I feel confused about:
1:It says that "otherwise H contains an infinite cyclic characteristic subgroup C," however, by definition, if H is elementary, we can only get that H contains an infinite cyclic subgroup with finite index, why does that it imply H has an infinite cyclic characteristic subgroup?
2: Why $C_G$(C) has finite index in G?
3 Why C has finite index in $C_G(C)$?
I can answer your questions 1 and 2. For 1, suppose that $H$ contains the cyclic subgroup $D$ of finite index.
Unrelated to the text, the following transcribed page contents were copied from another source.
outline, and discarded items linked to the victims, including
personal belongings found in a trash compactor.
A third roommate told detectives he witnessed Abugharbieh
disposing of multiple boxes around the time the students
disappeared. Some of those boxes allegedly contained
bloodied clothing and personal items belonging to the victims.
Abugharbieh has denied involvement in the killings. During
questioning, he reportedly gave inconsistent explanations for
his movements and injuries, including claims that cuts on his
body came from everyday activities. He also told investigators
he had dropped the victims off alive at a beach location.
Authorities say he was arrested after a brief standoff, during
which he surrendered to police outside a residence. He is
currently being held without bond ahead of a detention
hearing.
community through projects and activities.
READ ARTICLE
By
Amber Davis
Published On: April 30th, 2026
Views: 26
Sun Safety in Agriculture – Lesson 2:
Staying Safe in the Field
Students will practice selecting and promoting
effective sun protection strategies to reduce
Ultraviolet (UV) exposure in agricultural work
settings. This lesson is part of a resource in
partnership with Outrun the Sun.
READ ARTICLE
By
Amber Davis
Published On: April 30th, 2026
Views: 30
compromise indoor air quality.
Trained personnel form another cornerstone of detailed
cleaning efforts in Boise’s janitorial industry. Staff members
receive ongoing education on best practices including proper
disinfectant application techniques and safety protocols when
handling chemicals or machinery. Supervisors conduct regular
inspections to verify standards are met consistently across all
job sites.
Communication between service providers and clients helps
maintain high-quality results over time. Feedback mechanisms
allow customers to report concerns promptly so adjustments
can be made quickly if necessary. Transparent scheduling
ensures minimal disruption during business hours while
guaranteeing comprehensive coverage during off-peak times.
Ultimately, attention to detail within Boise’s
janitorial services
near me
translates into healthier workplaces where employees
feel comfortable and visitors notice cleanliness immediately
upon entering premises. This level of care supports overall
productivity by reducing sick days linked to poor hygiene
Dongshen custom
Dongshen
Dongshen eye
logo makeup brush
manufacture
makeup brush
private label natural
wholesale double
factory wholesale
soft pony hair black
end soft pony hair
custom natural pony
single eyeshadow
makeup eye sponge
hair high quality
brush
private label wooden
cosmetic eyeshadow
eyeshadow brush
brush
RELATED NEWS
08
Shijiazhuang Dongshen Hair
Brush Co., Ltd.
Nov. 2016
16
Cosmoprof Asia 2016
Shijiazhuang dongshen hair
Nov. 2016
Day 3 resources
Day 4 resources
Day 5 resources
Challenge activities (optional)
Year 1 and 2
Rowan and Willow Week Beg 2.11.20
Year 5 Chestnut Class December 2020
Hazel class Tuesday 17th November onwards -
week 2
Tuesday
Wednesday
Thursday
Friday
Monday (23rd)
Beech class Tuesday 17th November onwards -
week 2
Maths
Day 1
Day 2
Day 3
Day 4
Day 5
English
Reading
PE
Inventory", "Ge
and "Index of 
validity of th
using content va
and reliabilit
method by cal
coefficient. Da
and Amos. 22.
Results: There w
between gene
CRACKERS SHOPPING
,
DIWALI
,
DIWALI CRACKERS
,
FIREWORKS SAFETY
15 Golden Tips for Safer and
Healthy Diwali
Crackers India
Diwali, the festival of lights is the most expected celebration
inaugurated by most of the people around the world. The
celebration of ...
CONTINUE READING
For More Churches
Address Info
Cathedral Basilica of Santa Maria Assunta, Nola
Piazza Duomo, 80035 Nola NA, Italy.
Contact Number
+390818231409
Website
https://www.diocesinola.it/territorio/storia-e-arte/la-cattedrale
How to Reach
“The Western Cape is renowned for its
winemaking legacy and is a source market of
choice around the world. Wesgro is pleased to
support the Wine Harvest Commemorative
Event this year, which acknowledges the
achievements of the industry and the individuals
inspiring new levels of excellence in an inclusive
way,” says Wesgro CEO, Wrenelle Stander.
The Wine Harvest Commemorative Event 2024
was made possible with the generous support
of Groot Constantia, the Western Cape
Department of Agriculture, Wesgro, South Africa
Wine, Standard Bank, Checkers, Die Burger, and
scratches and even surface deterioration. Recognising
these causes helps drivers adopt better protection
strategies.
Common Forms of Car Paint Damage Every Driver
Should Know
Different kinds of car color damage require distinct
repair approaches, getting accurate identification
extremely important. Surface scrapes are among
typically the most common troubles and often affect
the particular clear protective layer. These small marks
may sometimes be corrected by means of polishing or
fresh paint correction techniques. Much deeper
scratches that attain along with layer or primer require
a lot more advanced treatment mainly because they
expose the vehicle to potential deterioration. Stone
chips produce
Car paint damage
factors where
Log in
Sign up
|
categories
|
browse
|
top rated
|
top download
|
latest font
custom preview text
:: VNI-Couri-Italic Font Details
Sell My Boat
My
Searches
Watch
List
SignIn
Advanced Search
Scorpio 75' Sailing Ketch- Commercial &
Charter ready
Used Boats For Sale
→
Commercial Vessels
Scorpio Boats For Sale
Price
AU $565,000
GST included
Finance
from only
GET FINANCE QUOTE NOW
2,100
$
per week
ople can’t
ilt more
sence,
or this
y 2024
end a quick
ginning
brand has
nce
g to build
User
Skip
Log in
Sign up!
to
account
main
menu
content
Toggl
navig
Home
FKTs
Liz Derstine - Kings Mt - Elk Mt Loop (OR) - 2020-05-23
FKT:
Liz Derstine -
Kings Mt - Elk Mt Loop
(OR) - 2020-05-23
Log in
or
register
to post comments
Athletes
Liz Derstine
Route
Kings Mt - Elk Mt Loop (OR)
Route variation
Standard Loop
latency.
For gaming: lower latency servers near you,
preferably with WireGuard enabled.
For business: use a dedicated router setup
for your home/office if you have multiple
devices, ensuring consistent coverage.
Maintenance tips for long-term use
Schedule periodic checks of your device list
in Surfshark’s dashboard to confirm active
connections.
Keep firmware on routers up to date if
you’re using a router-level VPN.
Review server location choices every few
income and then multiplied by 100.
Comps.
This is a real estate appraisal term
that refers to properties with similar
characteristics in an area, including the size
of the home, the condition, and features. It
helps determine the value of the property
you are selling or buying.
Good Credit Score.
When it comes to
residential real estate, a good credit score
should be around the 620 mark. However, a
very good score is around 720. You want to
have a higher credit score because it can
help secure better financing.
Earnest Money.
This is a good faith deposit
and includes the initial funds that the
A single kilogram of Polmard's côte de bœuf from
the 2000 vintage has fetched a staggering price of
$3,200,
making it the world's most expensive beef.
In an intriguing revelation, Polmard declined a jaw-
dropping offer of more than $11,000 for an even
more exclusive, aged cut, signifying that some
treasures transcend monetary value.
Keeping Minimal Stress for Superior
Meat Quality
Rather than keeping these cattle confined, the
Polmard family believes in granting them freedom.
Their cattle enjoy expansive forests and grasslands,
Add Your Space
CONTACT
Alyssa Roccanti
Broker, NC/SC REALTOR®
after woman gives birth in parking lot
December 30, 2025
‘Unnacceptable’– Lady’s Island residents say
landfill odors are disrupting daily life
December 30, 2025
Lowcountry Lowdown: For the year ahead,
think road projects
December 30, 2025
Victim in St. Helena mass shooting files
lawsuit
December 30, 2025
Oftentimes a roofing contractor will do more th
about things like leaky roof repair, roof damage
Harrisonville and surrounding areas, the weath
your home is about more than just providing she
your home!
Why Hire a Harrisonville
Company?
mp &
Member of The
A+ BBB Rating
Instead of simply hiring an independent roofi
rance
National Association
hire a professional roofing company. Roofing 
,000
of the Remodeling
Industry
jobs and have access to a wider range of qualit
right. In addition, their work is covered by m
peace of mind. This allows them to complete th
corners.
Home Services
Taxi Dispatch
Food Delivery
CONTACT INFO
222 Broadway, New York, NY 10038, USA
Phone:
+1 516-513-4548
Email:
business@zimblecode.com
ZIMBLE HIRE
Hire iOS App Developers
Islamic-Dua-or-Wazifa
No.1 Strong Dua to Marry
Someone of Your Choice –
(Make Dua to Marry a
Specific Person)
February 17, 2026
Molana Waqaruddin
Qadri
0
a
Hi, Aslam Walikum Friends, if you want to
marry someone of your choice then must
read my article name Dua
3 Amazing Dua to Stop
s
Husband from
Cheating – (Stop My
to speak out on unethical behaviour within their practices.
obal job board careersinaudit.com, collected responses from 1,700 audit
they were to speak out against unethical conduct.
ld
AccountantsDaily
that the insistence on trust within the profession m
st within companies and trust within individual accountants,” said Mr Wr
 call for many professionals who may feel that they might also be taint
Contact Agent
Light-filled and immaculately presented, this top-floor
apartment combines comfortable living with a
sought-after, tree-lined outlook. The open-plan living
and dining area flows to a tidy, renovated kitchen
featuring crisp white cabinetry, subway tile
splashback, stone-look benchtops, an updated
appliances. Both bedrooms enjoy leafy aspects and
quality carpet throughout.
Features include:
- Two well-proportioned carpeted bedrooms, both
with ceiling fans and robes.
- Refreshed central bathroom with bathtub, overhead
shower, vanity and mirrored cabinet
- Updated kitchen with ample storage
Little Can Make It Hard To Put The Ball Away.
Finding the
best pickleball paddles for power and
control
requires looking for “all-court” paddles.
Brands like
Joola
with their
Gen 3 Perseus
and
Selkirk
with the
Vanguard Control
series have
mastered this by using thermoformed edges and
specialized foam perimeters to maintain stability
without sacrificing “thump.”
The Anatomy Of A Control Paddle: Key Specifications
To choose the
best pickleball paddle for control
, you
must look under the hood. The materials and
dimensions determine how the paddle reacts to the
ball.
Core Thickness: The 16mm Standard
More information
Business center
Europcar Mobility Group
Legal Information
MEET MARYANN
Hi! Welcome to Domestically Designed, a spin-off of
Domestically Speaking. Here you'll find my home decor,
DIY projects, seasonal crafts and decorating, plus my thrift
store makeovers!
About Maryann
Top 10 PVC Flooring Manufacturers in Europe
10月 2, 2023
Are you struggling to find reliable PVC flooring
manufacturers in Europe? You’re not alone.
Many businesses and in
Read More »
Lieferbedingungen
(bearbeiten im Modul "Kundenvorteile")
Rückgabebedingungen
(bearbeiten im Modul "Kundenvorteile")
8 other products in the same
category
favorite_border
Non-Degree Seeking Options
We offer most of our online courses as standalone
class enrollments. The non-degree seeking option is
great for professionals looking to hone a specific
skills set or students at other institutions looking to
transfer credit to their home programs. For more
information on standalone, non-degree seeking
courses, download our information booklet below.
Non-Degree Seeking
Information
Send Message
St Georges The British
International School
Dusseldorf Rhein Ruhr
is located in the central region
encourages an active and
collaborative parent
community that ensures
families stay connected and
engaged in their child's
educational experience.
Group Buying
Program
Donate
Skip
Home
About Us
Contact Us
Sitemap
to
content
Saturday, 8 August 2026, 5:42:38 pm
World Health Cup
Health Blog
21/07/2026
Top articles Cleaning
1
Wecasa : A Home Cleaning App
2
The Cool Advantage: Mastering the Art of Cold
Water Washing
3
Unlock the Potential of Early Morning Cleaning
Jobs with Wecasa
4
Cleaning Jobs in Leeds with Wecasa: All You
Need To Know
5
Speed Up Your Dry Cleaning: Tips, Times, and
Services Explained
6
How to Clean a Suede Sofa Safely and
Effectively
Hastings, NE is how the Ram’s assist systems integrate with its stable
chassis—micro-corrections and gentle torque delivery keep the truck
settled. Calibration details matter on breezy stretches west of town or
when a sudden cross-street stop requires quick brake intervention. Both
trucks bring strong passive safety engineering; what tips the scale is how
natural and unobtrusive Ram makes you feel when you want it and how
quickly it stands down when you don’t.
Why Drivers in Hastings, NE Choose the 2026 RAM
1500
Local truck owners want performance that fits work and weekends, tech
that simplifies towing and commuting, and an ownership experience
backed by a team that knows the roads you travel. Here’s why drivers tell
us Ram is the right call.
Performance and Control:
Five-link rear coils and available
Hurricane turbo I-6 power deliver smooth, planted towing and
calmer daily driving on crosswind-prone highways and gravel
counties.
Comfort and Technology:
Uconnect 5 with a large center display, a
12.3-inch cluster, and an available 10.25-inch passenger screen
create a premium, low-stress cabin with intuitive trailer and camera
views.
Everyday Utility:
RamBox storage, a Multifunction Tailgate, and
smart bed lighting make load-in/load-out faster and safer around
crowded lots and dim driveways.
By replacing $D$ by its core in $H$ (i.e. the intersection of its conjugates in $H$), we may assume that $D\unlhd H$. Let $|H:D|=n$. Then $h^n \in D$ for all $h \in H$, and the subgroup $C:= \langle h^n \mid h \in H \rangle$ is characteristic in $H$ and is contained in $D$ with index at most $n$, so it is infinite cyclic.
Question 2 follows from the fact that ${\rm Aut}(C)$ is finite - in fact it has order $2$ and $G/C_G(C)$ is isomorphic to a subgroup of ${\rm Aut}(C)$, so $|G/C_G(C)| \le 2$.
I am not familiar with all of the terminology. What is a special element? What does $E_G(H)$ mean? What does loxodromic mean?